Tanrılar, krallar, ezenler hep vardı da aslında
Sırf ezebilsinler diye keyfe keder ezilenler mi yaratıldı sonra?
Barış gereksiz bir iş olarak görüldü
Hasıraltı edilip hep yarına hep yarına ertelendi de
Savaşlar yaratılıp ölümler mi kutsandı önce?
Özgürlük yaratıldı… Çok görüldü de insana
Yasaklar mı yaratıldı sonra?
Adalet vardı da önceden
Hak… Hukuk… Eşitlik vardı da hani
Denge bozuldu
Yokluk… Yoksulluk… Kıtlık… Kuraklık
Haksızlığa uğramak çoğunluğa reva görüldü de hep
Adaletin terazisi zenginlerin elinde mi kaldı sonradan?

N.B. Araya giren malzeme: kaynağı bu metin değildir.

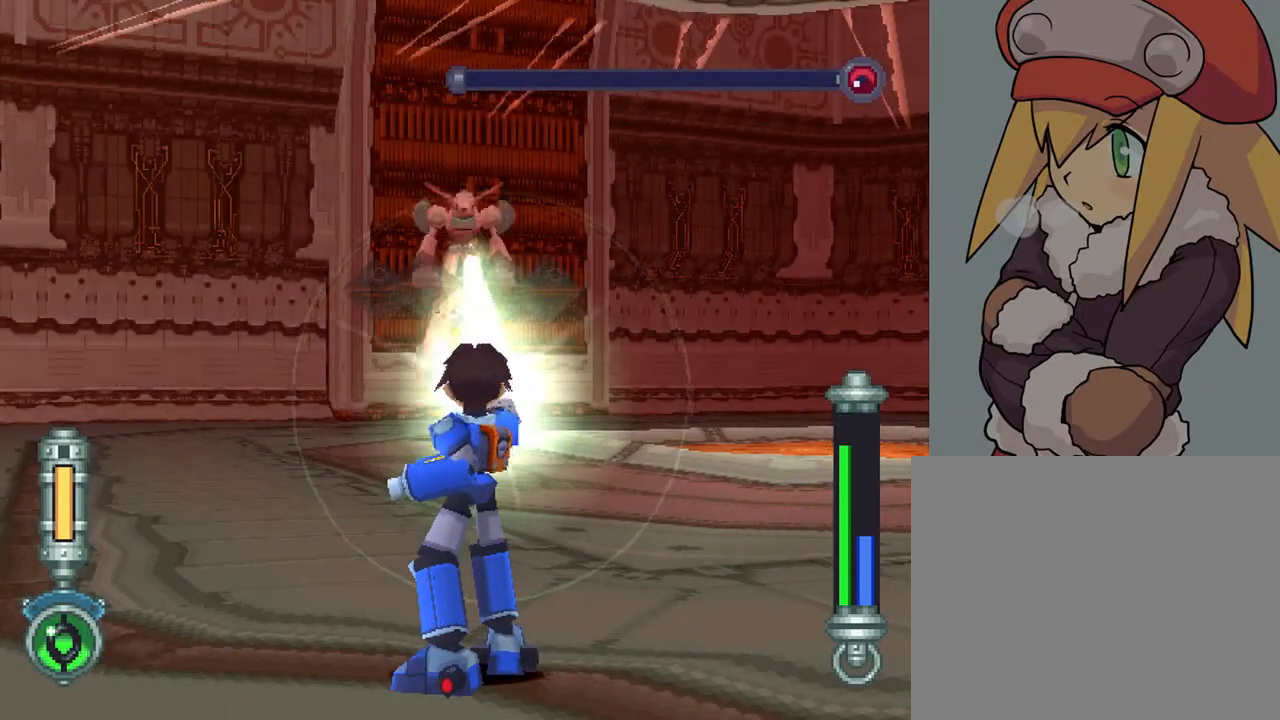
{"buttons": [], "left_stick": "center", "right_stick": "center", "events": [[117, "L2", "up"], [117, "TRIANGLE", "up"]]}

Ölüm ta baştan yaratılmıştı da
Türlü türlü ölmenin denekleri olarak
Canlılar mı yaratıltı sonra?
Nefret ve kin yaratıldı da önce
Katlanılır bir yaşam için hiç değilse
Az da olsa bir insanı sevmek mi yaratıldı sonra?
Yüzümüzü güldüren aşk vardı da önceden
Terk edişler… Hasret… Gözyaşı… Acısı mı yaratıldı sonradan?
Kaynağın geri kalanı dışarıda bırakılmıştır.